Texto em estudo:
■ ■ ■ ■
MEU AMOR JÁ ESTÁ VIRADO.
ESTES RAPAZES D´AGORA
USAM O CHAPÉU AO LADO.
II
USAM O CHAPÉU AO LADO,
MEU AMOR FOI SEMPRE ASSIM!
QUEM ME DERA AO PÉ DELAS,
OU ELAS AO PÉ DE MIM.
E
o baile continuava assim, com esta litania (6) repetitiva, até que aparecessem os
tocadores de harmónio ou de concertina que, por vezes, se faziam rogados, para
animar o baile. Mas, como eram privilegiados, pois, ao escolherem o par, podiam
dançar toda a noite com ele sem serem incomodados e, assim sendo, lá se abria o
fole para começar o baile que acabava, normalmente, lá para as 3 horas da
manhã.
Com exclusão dos tocadores, como disse, no
baile havia regras, os rapazes da aldeia, eram presenteados, por vezes, com a
vinda de outros dançarinos provenientes de aldeias vizinhas e, sempre que
isto acontecia, eles não ficavam nada satisfeitos, pois as moçoilas eram em
menor número do que eles e, lá se tinha de andar a bater no ombro do dançarino
no ativo, para pedir que este lhe emprestasse o par.
■ ■ ■ ■
Dados fornecidos:

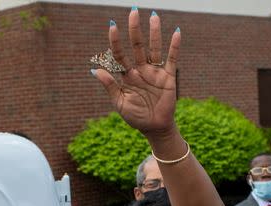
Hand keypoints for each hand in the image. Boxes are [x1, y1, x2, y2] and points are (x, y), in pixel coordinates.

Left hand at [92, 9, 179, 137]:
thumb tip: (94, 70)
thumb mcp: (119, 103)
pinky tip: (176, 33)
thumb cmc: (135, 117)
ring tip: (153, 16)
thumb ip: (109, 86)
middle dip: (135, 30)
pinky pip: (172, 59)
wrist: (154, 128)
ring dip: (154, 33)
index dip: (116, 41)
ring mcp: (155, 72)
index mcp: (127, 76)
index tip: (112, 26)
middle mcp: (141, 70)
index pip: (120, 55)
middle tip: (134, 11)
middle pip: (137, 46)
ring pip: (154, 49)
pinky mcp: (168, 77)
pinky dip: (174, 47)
■ ■ ■ ■
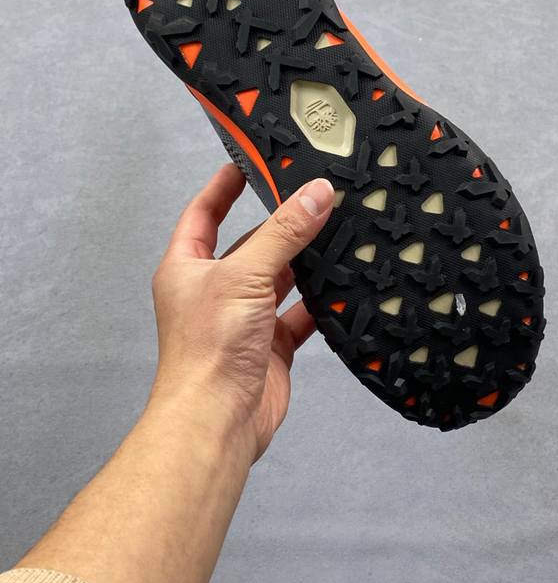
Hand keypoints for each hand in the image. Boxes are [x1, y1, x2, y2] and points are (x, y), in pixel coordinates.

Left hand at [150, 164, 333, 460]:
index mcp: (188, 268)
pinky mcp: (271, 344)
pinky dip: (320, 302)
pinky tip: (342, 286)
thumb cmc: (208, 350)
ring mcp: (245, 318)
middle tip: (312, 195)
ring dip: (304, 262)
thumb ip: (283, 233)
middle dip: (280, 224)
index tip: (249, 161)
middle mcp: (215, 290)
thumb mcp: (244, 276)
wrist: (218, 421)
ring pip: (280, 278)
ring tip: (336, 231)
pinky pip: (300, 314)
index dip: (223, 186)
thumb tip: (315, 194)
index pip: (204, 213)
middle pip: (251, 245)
■ ■ ■ ■
Exercícios propostos:
A. No texto sobre o baile, a que horas acabava normalmente o baile?
B. Substitua "moçoilas" por "raparigas" no texto sobre o baile e reescreva tudo o que vai desde "Com exclusão dos" até "emprestasse o par.".

Lista de respostas:
A. Normalmente, lá para as 3 horas da manhã.

B.
Com exclusão dos tocadores, como disse, no
baile havia regras, os rapazes da aldeia, eram presenteados, por vezes, com a
vinda de outros dançarinos provenientes de aldeias vizinhas e, sempre que
isto acontecia, eles não ficavam nada satisfeitos, pois as raparigas eram em
menor número do que eles e, lá se tinha de andar a bater no ombro do dançarino
no ativo, para pedir que este lhe emprestasse o par.